This article was originally published by the Microsoft cybersecurity team. To read the original posting of this article, click here.
Today, the U.S. District Court for the Eastern District of Virginia unsealed documents detailing Microsoft’s work to disrupt cybercriminals that were taking advantage of the COVID-19 pandemic in an attempt to defraud customers in 62 countries around the world. Our civil case has resulted in a court order allowing Microsoft to seize control of key domains in the criminals’ infrastructure so that it can no longer be used to execute cyberattacks.
Microsoft’s Digital Crimes Unit (DCU) first observed these criminals in December 2019, when they deployed a sophisticated, new phishing scheme designed to compromise Microsoft customer accounts. The criminals attempted to gain access to customer email, contact lists, sensitive documents and other valuable information. Based on patterns discovered at that time, Microsoft utilized technical means to block the criminals’ activity and disable the malicious application used in the attack. Recently, Microsoft observed renewed attempts by the same criminals, this time using COVID-19-related lures in the phishing emails to target victims.
This malicious activity is yet another form of business email compromise (BEC) attack, which has increased in complexity, sophistication and frequency in recent years. According to the FBI’s 2019 Internet Crime Report, the most-costly complaints received by their Internet Crime Complaint Center (IC3) involved BEC crimes, with losses of over $1.7 billion, representing nearly half of all financial losses due to cybercrime. While most of the public’s attention in recent years has justifiably focused on the malign acts of nation state actors, the increasing economic harm caused by cybercriminals must also be considered and confronted by the public and private sectors. For our part, Microsoft and our Digital Crimes Unit will continue to investigate and disrupt cybercriminals and will seek to work with law enforcement agencies around the world, whenever possible, to stop these crimes.
These cybercriminals designed the phishing emails to look like they originated from an employer or other trusted source and frequently targeted business leaders across a variety of industries, attempting to compromise accounts, steal information and redirect wire transfers. When the group first began carrying out this scheme, the phishing emails contained deceptive messages associated with generic business activities. For example, the malicious link in the email was titled with business terms such as “Q4 Report – Dec19,” as seen below.
With these recent efforts, however, the phishing emails instead contained messages regarding COVID-19 as a means to exploit pandemic-related financial concerns and induce targeted victims to click on malicious links. For example, using terms such as “COVID-19 Bonus,” as seen here.

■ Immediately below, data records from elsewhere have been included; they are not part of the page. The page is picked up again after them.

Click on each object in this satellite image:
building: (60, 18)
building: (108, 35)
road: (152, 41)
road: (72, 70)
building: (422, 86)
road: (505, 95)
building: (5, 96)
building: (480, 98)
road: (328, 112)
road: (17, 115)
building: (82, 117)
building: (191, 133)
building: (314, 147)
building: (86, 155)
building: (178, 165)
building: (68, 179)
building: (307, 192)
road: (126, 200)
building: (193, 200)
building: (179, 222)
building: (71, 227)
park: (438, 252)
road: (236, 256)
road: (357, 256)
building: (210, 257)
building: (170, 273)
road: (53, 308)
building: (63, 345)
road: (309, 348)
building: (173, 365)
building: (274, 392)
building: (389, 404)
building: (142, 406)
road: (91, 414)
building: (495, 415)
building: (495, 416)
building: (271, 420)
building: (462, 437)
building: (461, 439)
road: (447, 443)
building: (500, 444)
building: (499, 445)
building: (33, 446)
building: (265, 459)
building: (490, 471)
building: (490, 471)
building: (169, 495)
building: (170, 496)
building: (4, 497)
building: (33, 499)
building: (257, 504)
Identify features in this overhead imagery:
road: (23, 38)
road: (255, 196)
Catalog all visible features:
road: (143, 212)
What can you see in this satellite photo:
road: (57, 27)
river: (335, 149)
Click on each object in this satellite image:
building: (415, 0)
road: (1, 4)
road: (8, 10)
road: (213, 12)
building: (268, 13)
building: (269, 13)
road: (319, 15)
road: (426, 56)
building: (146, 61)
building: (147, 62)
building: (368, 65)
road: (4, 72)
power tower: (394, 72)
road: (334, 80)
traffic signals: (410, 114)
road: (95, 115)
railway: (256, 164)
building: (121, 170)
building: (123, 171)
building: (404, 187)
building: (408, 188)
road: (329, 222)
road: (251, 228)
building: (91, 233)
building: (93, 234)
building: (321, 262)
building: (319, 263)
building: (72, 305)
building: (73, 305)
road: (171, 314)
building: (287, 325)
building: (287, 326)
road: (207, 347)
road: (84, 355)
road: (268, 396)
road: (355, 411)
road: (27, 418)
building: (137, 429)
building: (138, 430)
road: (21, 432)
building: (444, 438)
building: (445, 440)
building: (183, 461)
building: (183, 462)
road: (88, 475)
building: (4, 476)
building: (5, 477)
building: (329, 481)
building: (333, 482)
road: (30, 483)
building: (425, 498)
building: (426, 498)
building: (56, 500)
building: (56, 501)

Once victims clicked on the deceptive links, they were ultimately prompted to grant access permissions to a malicious web application (web app). Web apps are familiar-looking as they are widely used in organizations to drive productivity, create efficiencies and increase security in a distributed network. Unknown to the victim, these malicious web apps were controlled by the criminals, who, with fraudulently obtained permission, could access the victim’s Microsoft Office 365 account. This scheme enabled unauthorized access without explicitly requiring the victims to directly give up their login credentials at a fake website or similar interface, as they would in a more traditional phishing campaign.
After clicking through the consent prompt for the malicious web app (pictured below), the victim unwittingly granted criminals permission to access and control the victims’ Office 365 account contents, including email, contacts, notes and material stored in the victims’ OneDrive for Business cloud storage space and corporate SharePoint document management and storage system.
Microsoft takes many measures to monitor and block malicious web apps based on telemetry indicating atypical behavior and has continued to enhance our protections based on this activity. In cases where criminals suddenly and massively scale their activity and move quickly to adapt their techniques to evade Microsoft’s built-in defensive mechanisms, additional measures such as the legal action filed in this case are necessary. This unique civil case against COVID-19-themed BEC attacks has allowed us to proactively disable key domains that are part of the criminals’ malicious infrastructure, which is a critical step in protecting our customers.
As we’ve observed, cybercriminals have been adapting their lures to take advantage of current events, using COVID-19-related themes to deceive victims. While the lures may have changed, the underlying threats remain, evolve and grow, and it’s more important than ever to remain vigilant against cyberattacks.
To further protect yourself against phishing campaigns, including BEC, we recommend, first, that you enable two-factor authentication on all business and personal email accounts. Second, learn how to spot phishing schemes and protect yourself from them. Third, use SmartScreen and consider blocking email auto-forwarding to make it harder for cybercriminals to steal your information. Businesses can learn how to recognize and remediate these types of attacks and also take these steps to increase the security of their organizations.